Zu den Standardqualitätsprüfungen für geschmiedete Stahlbauteile gehören:
- Mechanische Prüfung: Zugfestigkeit, Streckgrenze, Dehnung, Flächenreduzierung und Charpy-Schlagzähigkeit (bei bestimmten Temperaturen bis zu -196 °C in einigen kryogenen Anwendungen)

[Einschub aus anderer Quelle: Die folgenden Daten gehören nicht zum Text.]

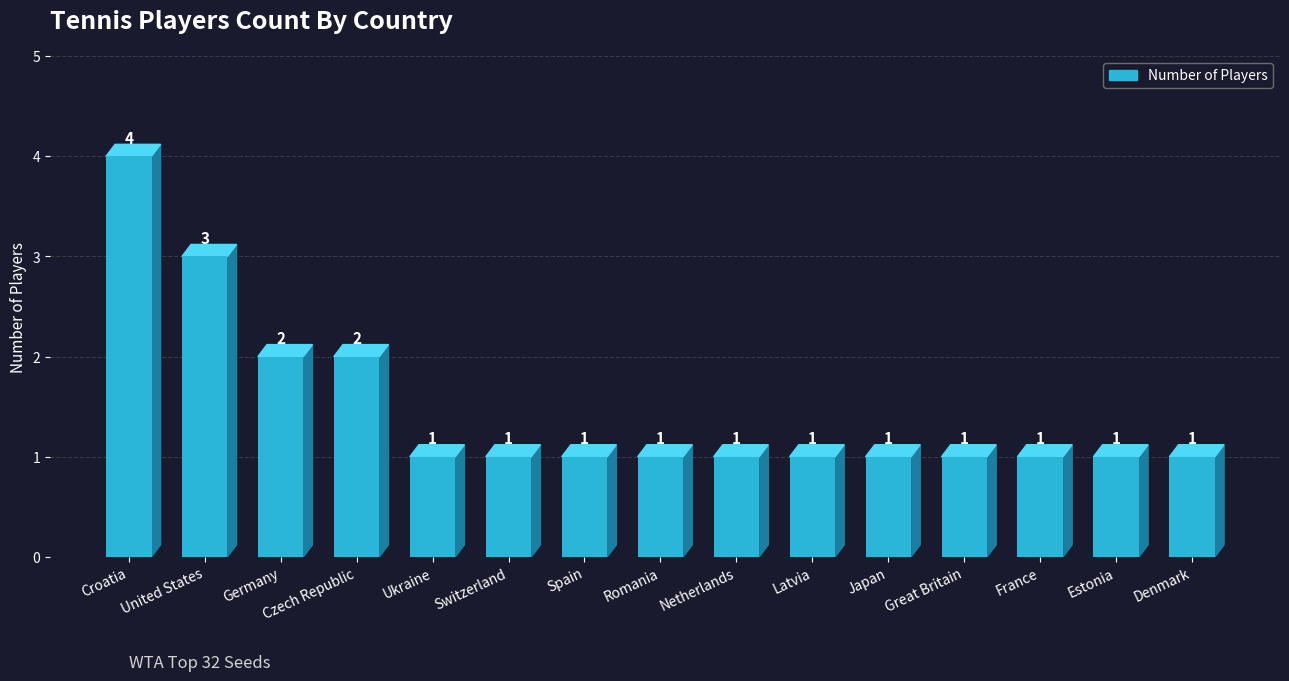

What is the ratio of the value at Denmark to the value at Ukraine?

1.0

- Härtenachweis: Die Brinell-Härte (HBW) wurde an repräsentativen Querschnitten und manchmal auch an Härtetraversen überprüft, um die Durchhärtung zu bestätigen
- Ultraschallprüfung (UT): 100 % volumetrische Prüfung auf Defekte unter der Oberfläche, wobei sich die Akzeptanzkriterien auf äquivalente Lochgrößen mit flachem Boden beziehen, die typischerweise je nach Spezifikation zwischen FBH 2 mm und FBH 6 mm liegen
- Überprüfung der chemischen Zusammensetzung: Pfannen- und Produktanalyse zur Bestätigung der Sortenkonformität, häufig mit strengeren Grenzwerten für Restelemente, als die Basisnorm erfordert
- Makro- und Mikrountersuchung: Querschnittsätzung zur Darstellung des Kornflusses, der Segregation und der inneren Festigkeit; metallografische Untersuchung zur Bestätigung der Korngröße und Mikrostruktur
Schmiedestücke, die die Ultraschallprüfung nach der Wärmebehandlung nicht bestehen, müssen verschrottet oder wiederverarbeitet werden – es gibt keine Reparaturmöglichkeit für interne Defekte in einem massiven Schmiedestück. Daher ist die Auswahl sauberer, vakuumentgaster Stahlbarren und eine sorgfältige Prozesskontrolle beim Schmieden von entscheidender Bedeutung für die Erzielung akzeptabler Ausbeuten, insbesondere bei großen Schmiedestücken aus legiertem Stahl für Energie- und Verteidigungsanwendungen.